▸ REQUEST: The task calls for an exact retyping of the lines from the one holding "など、いくつかの種類があり、デザインや付与したいギミックに合わ" through the end of the listing, with pictures omitted and nothing added.

▸ DATA SUPPLIED:
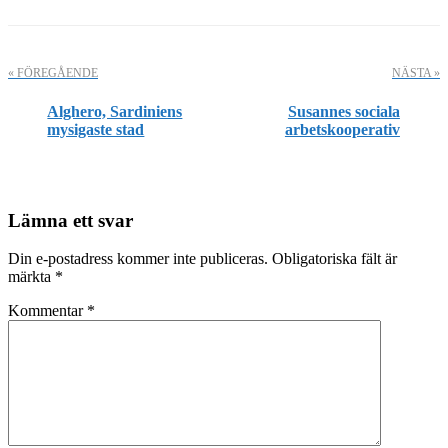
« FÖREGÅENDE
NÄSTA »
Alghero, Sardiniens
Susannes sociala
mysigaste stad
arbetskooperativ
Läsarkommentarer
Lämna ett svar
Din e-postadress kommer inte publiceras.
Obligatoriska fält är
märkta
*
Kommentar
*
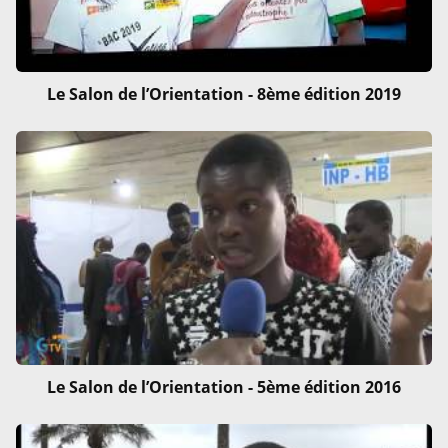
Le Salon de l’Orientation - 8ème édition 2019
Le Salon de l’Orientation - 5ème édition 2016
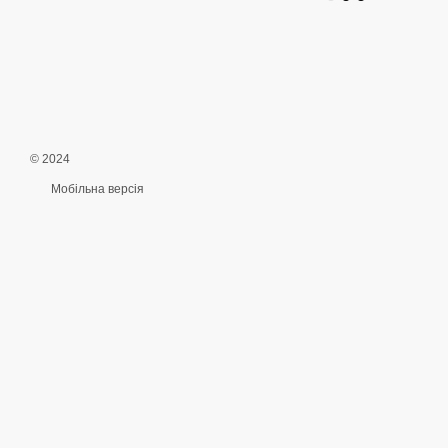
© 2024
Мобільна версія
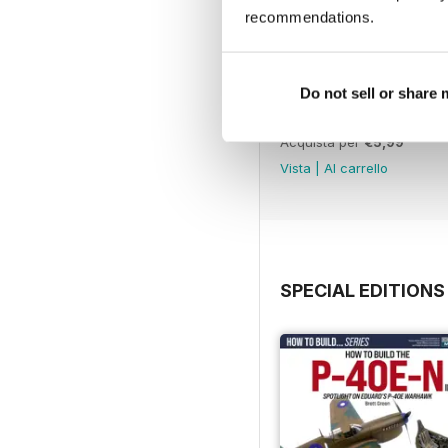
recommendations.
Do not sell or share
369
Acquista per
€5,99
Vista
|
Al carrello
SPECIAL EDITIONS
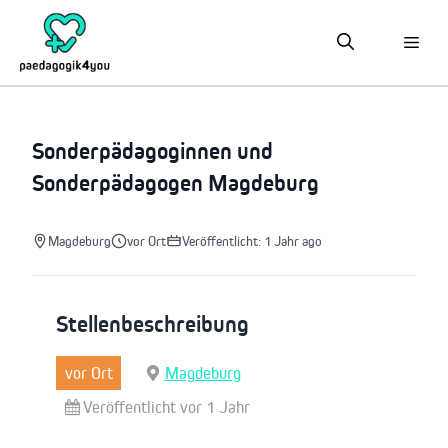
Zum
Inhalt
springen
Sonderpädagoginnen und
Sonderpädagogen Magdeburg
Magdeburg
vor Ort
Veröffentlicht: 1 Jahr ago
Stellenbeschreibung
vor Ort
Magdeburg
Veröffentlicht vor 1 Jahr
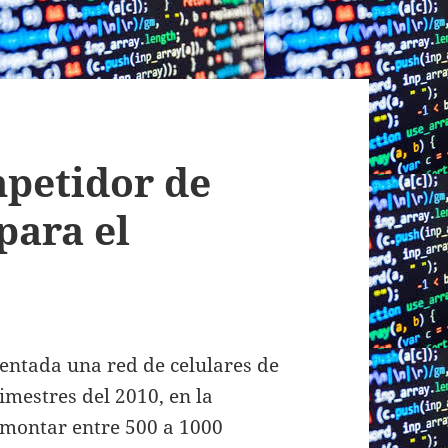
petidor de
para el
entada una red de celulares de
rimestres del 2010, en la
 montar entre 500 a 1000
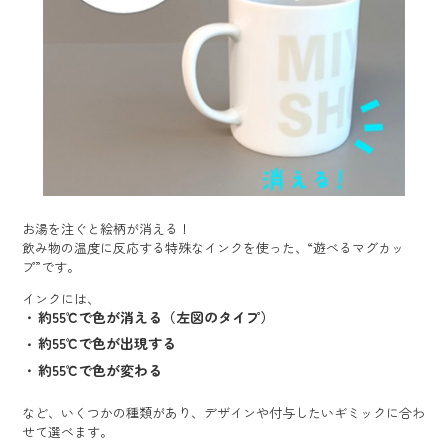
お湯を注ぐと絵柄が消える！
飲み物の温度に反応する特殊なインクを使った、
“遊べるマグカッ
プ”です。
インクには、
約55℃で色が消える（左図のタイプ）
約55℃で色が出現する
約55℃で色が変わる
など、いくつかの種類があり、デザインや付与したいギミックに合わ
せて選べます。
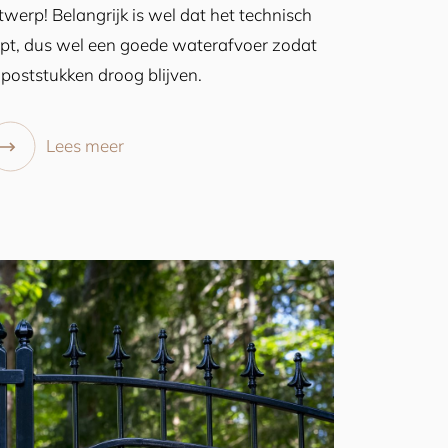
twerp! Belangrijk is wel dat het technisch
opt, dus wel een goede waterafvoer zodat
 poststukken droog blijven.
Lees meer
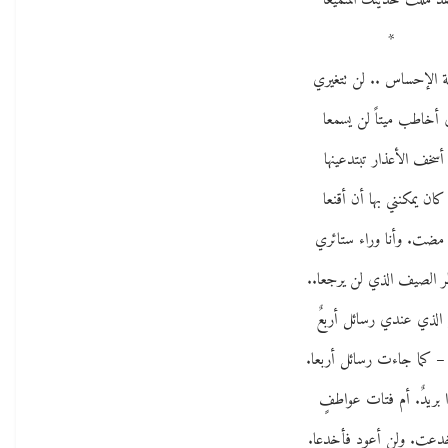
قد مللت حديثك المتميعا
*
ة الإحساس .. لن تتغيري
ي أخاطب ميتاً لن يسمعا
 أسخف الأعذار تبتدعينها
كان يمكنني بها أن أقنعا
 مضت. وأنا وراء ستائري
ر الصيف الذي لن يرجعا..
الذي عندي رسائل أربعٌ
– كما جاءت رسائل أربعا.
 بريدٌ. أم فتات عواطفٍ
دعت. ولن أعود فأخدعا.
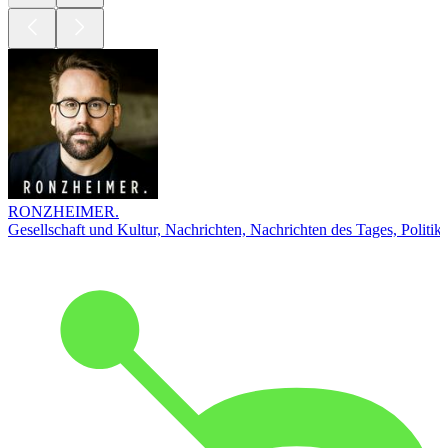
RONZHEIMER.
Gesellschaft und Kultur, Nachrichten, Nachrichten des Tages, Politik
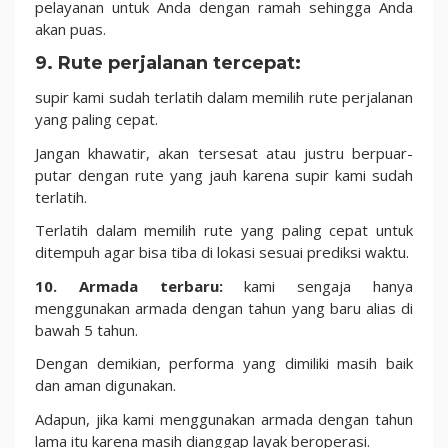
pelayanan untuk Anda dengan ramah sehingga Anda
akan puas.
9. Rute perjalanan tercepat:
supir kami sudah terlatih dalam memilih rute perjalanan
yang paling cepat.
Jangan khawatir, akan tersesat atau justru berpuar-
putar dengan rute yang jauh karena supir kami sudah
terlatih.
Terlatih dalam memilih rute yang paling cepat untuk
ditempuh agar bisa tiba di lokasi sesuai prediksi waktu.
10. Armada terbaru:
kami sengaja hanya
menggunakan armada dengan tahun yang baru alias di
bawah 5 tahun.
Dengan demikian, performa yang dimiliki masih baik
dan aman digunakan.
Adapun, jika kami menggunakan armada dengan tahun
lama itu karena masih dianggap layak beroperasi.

▸ PROBLEM SOLUTION:
など、いくつかの種類があり、デザインや付与したいギミックに合わ
せて選べます。
twerp! Belangrijk is wel dat het technisch
opt, dus wel een goede waterafvoer zodat
 poststukken droog blijven.
Lees meer
قد مللت حديثك المتميعا
*
ة الإحساس .. لن تتغيري
ي أخاطب ميتاً لن يسمعا
 أسخف الأعذار تبتدعينها
كان يمكنني بها أن أقنعا
 مضت. وأنا وراء ستائري
ر الصيف الذي لن يرجعا..
الذي عندي رسائل أربعٌ
– كما جاءت رسائل أربعا.
 بريدٌ. أم فتات عواطفٍ
دعت. ولن أعود فأخدعا.
RONZHEIMER.
Gesellschaft und Kultur, Nachrichten, Nachrichten des Tages, Politik
pelayanan untuk Anda dengan ramah sehingga Anda
akan puas.
9. Rute perjalanan tercepat:
supir kami sudah terlatih dalam memilih rute perjalanan
yang paling cepat.
Jangan khawatir, akan tersesat atau justru berpuar-
putar dengan rute yang jauh karena supir kami sudah
terlatih.
Terlatih dalam memilih rute yang paling cepat untuk
ditempuh agar bisa tiba di lokasi sesuai prediksi waktu.
10. Armada terbaru:
kami sengaja hanya
menggunakan armada dengan tahun yang baru alias di
bawah 5 tahun.
Dengan demikian, performa yang dimiliki masih baik
dan aman digunakan.
Adapun, jika kami menggunakan armada dengan tahun
lama itu karena masih dianggap layak beroperasi.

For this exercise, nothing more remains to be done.